From: The Woodlands, TX
Region: Southwest
Topic: Compost and Mulch, Watering, Drought Tolerant, Trees
Title: Difficulty of watering at drip line of trees from The Woodlands TX
Answered by: Barbara Medford


I'm watering my couple dozen native mature trees to make sure they survive this drought and its aftermath..and I'm reading about how to water at the drip line. But..all of my trees' drip lines extend over other trees, patios, sidewalks, neighbors' yards, houses, garages, etc. And my property is rumpled with miniature slopes and ridges that send water trickling in all sorts of directions. So should I just soak my entire yard every time I see one tree in the crowd that starts to show yellow leaves? I had been soaking the targeted trunks previously, and that seemed to have been working. What do I do?


So, this is our second chapter of Gardener Survival in a Texas Summer. The first chapter, also for you, is this previous Mr. Smarty Plants question.

Your specific concern this time seems to be concerning mature native trees. We have had several questions about our reference to "drip line." Since roots of large trees will ordinarily go out far beyond the drip line, if you have a lot of trees, yes, you are going to have to cover a lot of ground. Soaking the trunks with water is not what we recommend. Too much moisture on the bark of a tree can invite disease and fungi. Our suggestions to push a hose down in the soil around the tree and let the water drip slowly has to do with young, newly planted trees.

No, we don't think you should soak a yard when one tree shows yellow leaves. Those yellow leaves could be early Fall color because of our extreme drought. We realize some of your trees are under or over other trees, but all of the roots are in the ground, and it's the roots you need to be watering. There is not much you can do about roots under sidewalks, patios and so forth, and some of the roots under foundations or driveways may be causing you problems having nothing to do with where they are being watered. Roots go where they do in search of water and nutrition; if it happens to be under your house, pulling the water out by the tree could be causing settling of your foundation. We always urge people planting trees to stay well away from hardscape of any kind, especially structures.

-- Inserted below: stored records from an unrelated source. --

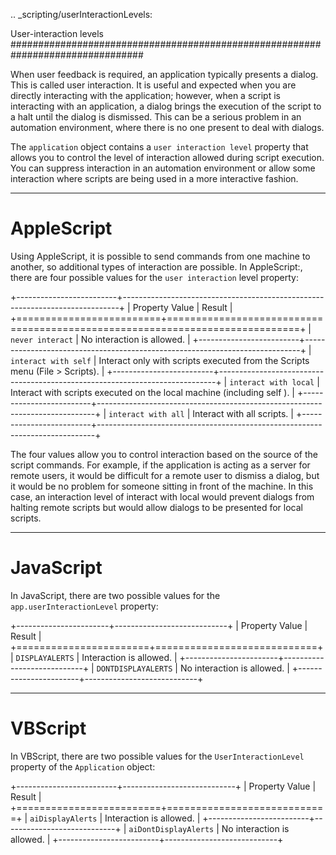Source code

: .. _scripting/userInteractionLevels:

User-interaction levels
################################################################################

When user feedback is required, an application typically presents a dialog. This is called user interaction. It is useful and expected when you are directly interacting with the application; however, when a script is interacting with an application, a dialog brings the execution of the script to a halt until the dialog is dismissed. This can be a serious problem in an automation environment, where there is no one present to deal with dialogs.

The ``application`` object contains a ``user interaction level`` property that allows you to control the level of interaction allowed during script execution. You can suppress interaction in an automation environment or allow some interaction where scripts are being used in a more interactive fashion.

----

AppleScript
================================================================================

Using AppleScript, it is possible to send commands from one machine to another, so additional types of interaction are possible. In AppleScript:, there are four possible values for the ``user interaction`` level property:

+-------------------------+-----------------------------------------------------------------------------+
|     Property Value      |                                   Result                                    |
+=========================+=============================================================================+
| ``never interact``      | No interaction is allowed.                                                  |
+-------------------------+-----------------------------------------------------------------------------+
| ``interact with self``  | Interact only with scripts executed from the Scripts menu (File > Scripts). |
+-------------------------+-----------------------------------------------------------------------------+
| ``interact with local`` | Interact with scripts executed on the local machine (including self ).      |
+-------------------------+-----------------------------------------------------------------------------+
| ``interact with all``   | Interact with all scripts.                                                  |
+-------------------------+-----------------------------------------------------------------------------+


The four values allow you to control interaction based on the source of the script commands. For example, if the application is acting as a server for remote users, it would be difficult for a remote user to dismiss a dialog, but it would be no problem for someone sitting in front of the machine. In this case, an interaction level of interact with local would prevent dialogs from halting remote scripts but would allow dialogs to be presented for local scripts.

----

JavaScript
================================================================================

In JavaScript, there are two possible values for the ``app.userInteractionLevel`` property:

+-----------------------+----------------------------+
|    Property Value     |           Result           |
+=======================+============================+
| ``DISPLAYALERTS``     | Interaction is allowed.    |
+-----------------------+----------------------------+
| ``DONTDISPLAYALERTS`` | No interaction is allowed. |
+-----------------------+----------------------------+

----

VBScript
================================================================================

In VBScript, there are two possible values for the ``UserInteractionLevel`` property of the ``Application`` object:

+-------------------------+----------------------------+
|     Property Value      |           Result           |
+=========================+============================+
| ``aiDisplayAlerts``     | Interaction is allowed.    |
+-------------------------+----------------------------+
| ``aiDontDisplayAlerts`` | No interaction is allowed. |
+-------------------------+----------------------------+
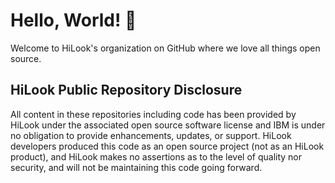 # Hello, World! :wave:

Welcome to HiLook's organization on GitHub where we love all things open source.

## HiLook Public Repository Disclosure 
All content in these repositories including code has been provided by HiLook under the associated open source software license and IBM is under no obligation to provide enhancements, updates, or support.
HiLook developers produced this code as an open source project (not as an HiLook product), and HiLook makes no assertions as to the level of quality nor security, and will not be maintaining this code going forward.
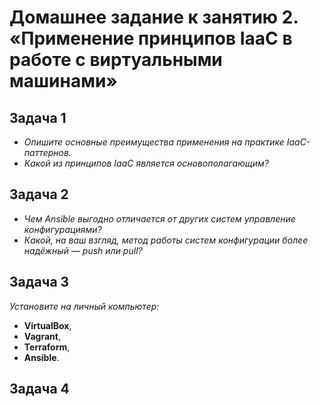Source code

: # Домашнее задание к занятию 2. «Применение принципов IaaC в работе с виртуальными машинами»

## Задача 1
 + *Опишите основные преимущества применения на практике IaaC-паттернов.*
 + *Какой из принципов IaaC является основополагающим?*

## Задача 2
 + *Чем Ansible выгодно отличается от других систем управление конфигурациями?*
 + *Какой, на ваш взгляд, метод работы систем конфигурации более надёжный — push или pull?*

## Задача 3
 *Установите на личный компьютер:*
 +  **VirtualBox**,
 +  **Vagrant**,
 +  **Terraform**,
 +  **Ansible**. 

## Задача 4

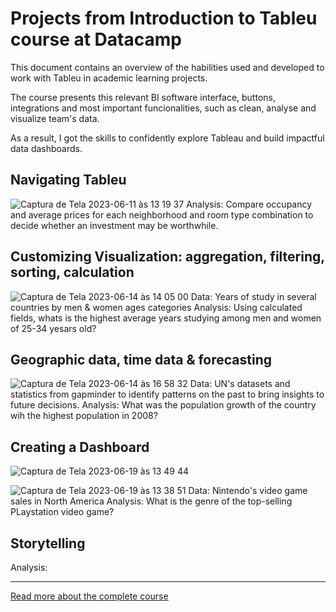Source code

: # Projects from Introduction to Tableu course at Datacamp

This document contains an overview of the habilities used and developed to work with Tableu in academic learning projects.

The course presents this relevant BI software interface, buttons, integrations and most important funcionalities, such as clean, analyse and visualize team's data.

As a result, I got the skills to confidently explore Tableau and build impactful data dashboards.

## Navigating Tableu

![Captura de Tela 2023-06-11 às 13 19 37](https://github.com/priferr/academic_data_analyst/assets/105013804/121e4dd7-5358-43a5-a31d-89e9141ac6b9)
Analysis: Compare occupancy and average prices for each neighborhood and room type combination to decide whether an investment may be worthwhile.

## Customizing Visualization: aggregation, filtering, sorting, calculation

![Captura de Tela 2023-06-14 às 14 05 00](https://github.com/priferr/academic_data_analyst/assets/105013804/36013a34-3322-4f21-9c70-5fe351177b71)
Data: Years of study in several countries by men & women ages categories
Analysis: Using calculated fields, whats is the highest average years studying among men and women of 25-34 yesars old?

## Geographic data, time data & forecasting

![Captura de Tela 2023-06-14 às 16 58 32](https://github.com/priferr/academic_data_analyst/assets/105013804/40581ec6-f5c1-4fe6-b29b-0c8b70ff8b95)
Data: UN's datasets and statistics from gapminder to identify patterns on the past to bring insights to future decisions.
Analysis: What was the population growth of the country wih the highest population in 2008?

## Creating a Dashboard
![Captura de Tela 2023-06-19 às 13 49 44](https://github.com/priferr/academic_data_analyst/assets/105013804/8589bf65-2248-4549-8a38-122dc2bd8bc8)

![Captura de Tela 2023-06-19 às 13 38 51](https://github.com/priferr/academic_data_analyst/assets/105013804/c726a5be-e197-426a-904c-8ae1d93ff7b2)
Data: Nintendo's video game sales in North America
Analysis: What is the genre of the top-selling PLaystation video game?

## Storytelling


Analysis: 

-----

[Read more about the complete course](https://app.datacamp.com/learn/courses/introduction-to-tableau)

But you probably had trees on your property, since we know the area in which you live, and you sure want to preserve them if you can. If some of the roots go into your neighbors' yard, some of theirs are probably in your yard. Be responsible neighbors and follow the watering restrictions to water the lawn, gardens and soil under which you know you have tree roots. If you have bare ground, we suggest mulching. That will hold in moisture, help cool the roots and, as it decomposes, add organic material to the soil to aid in drainage and nutrition. Do not pile the mulch up around the trunk-another opportunity for insects and mildew to move in.